O princípio desta obra a quatro mãos está nas imagens feitas ao longo de quase dois anos por Errázuriz, uma magnífica fotógrafa que centra sua trajetória em personagens marginais da sociedade. A isso se somou a romancista e ensaísta Diamela Eltit (Santiago, 72 anos), ganhadora do Prêmio Nacional de Literatura do seu país em 2018: “Paz me comentou sobre as suas fotos, me convidou a escrever, e eu lhe propus não escrever sobre as fotos, mas sim que fizéssemos um livro duplo, por uma parte seu relato fotográfico, e por outra o meu relato literário”, diz, também por e-mail. “É um livro com discursos estéticos paralelos e, o mais importante, baseado em uma política da poética.”
A escritora acrescenta que, quando entrou naquele lugar, sentiu “que tinha que estar lá, que de uma maneira ou outra fazia parte”, embora já soubesse antes da existência do hospital e “da condição dos asilados e asiladas”. Resume isso numa passagem de seus textos: “Estou no manicômio por meu amor à palavra”.

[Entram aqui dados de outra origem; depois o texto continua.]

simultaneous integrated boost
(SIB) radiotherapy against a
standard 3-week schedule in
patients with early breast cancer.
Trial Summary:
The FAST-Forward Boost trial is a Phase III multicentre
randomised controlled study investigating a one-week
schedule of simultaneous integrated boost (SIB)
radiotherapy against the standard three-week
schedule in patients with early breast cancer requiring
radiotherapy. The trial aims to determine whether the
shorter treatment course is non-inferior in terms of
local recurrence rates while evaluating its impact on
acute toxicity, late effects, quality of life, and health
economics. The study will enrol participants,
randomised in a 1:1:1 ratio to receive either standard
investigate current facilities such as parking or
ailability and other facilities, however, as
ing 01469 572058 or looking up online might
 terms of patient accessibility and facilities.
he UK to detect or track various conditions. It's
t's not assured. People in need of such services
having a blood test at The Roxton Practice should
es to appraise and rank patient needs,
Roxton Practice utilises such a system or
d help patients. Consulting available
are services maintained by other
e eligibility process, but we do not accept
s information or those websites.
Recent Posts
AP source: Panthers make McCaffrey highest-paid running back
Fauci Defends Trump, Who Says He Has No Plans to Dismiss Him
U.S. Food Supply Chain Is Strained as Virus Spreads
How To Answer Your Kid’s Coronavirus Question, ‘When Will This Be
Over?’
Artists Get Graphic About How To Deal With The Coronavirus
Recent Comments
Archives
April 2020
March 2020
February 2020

No livro, chama a atenção o número de casais surgidos no sanatório e como eles expressam seu carinho e ternura. Pedro com Margarida, María com Ismael, Rosário com Juan, Carmen com Fernando… “Tantos apaixonados é algo que se entende pela quantidade de pacientes que havia”, acrescenta a fotógrafa, que se pergunta: “Será por acaso o amor uma forma de sobrevivência?”. De qualquer forma, considera que estas relações podiam ser “uma maneira de resistência à marginalidade”. Os homens e mulheres retratados em suas quase 40 fotos olham fixamente para a câmera, “desmontam o estereótipo do casal feliz, do casal de família bem formada”. Eltit, por sua vez, quis fazer “um livro diverso sobre o amor, para o qual confluíram diversos registros de escrita, textos que viajassem pelos gêneros sem barreira alguma”. O leitor se depara assim com um volume que é um diário de uma viagem, um ensaio, poesia, literatura epistolar… A escritora nos leva pelos diferentes e às vezes tortuosos caminhos que transita quem já esteve apaixonado: “O amor e seus complexos processos de inversões e decepções cunhadas sob a forma do ódio, da necessidade, da indiferença, do domínio, do esquecimento”.

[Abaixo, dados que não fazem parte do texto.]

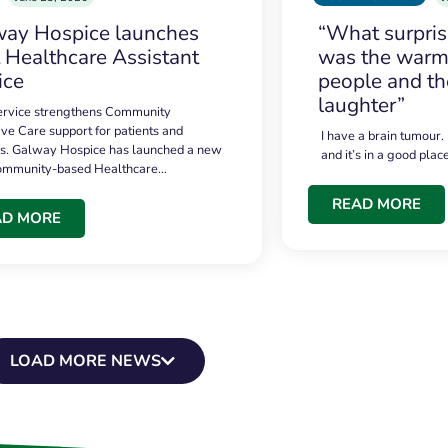
ay Hospice launches
“What surpri
t Healthcare Assistant
was the warmt
ice
people and th
laughter”
service strengthens Community
ive Care support for patients and
I have a brain tumour.
es. Galway Hospice has launched a new
and it’s in a good plac
community-based Healthcare…
READ MORE
AD MORE
LOAD MORE NEWS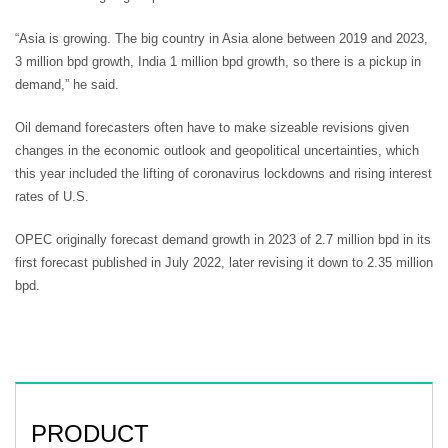
“Asia is growing. The big country in Asia alone between 2019 and 2023,
3 million bpd growth, India 1 million bpd growth, so there is a pickup in
demand,” he said.
Oil demand forecasters often have to make sizeable revisions given
changes in the economic outlook and geopolitical uncertainties, which
this year included the lifting of coronavirus lockdowns and rising interest
rates of U.S.
OPEC originally forecast demand growth in 2023 of 2.7 million bpd in its
first forecast published in July 2022, later revising it down to 2.35 million
bpd.
PRODUCT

A respeito de como se movia entre os internos, Errázuriz só observa que “sempre quiseram ser retratados, unidos”, e que quando viam as fotos “consideravam-nas como uma certidão de casamento, assim me diziam, agradecendo-me”. Certa vez, ela declarou que a maior satisfação daquele trabalho veio quando encontrou um ex-diretor da instituição que lhe disse que, “para os médicos, essas imagens abriram uma porta para olhar seus pacientes com mais dignidade”. O amor, associado tantas vezes à loucura, aqui ajudou doentes mentais. Sua companheira descreveu o esforço de Errázuriz: “Ela lhes dá de presente seu olhar fotográfico, a certeza de suas imagens. Quando captura suas poses, confirma para eles a relevância de suas figuras”.

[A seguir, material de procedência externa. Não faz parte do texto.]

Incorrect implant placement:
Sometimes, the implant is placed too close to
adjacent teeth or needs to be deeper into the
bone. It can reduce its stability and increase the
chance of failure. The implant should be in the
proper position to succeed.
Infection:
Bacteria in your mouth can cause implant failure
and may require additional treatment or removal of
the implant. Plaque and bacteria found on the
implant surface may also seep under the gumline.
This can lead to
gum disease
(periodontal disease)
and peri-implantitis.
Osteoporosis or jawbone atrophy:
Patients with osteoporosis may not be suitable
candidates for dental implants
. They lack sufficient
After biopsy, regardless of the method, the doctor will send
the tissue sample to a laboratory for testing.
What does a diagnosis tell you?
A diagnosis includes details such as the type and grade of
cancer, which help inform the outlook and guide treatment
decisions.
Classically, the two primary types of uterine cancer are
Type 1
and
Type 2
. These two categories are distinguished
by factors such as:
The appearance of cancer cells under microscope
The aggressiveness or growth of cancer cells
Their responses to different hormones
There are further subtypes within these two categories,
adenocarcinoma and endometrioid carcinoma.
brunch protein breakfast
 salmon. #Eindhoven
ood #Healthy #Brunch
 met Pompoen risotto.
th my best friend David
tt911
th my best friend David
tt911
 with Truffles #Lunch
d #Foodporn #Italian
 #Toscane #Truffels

Perguntada se aquelas pessoas tinham filhos, Eltit esclarece que “estavam esterilizadas, um procedimento que faziam no próprio hospital quando chegavam”. E na hora de decidir o título para o livro, a escritora —que acaba de ser premiada na Feira Internacional do Livro de Guadalajara (México)— relata que Errázuriz lhe contou por carta (Eltit vivia no México) que uma das internas lhe havia dito que estava ali porque “tinha tido um infarte na alma”. “Achei que esse era um título exato, e Paz estava de acordo. Então o título saiu lá de dentro.”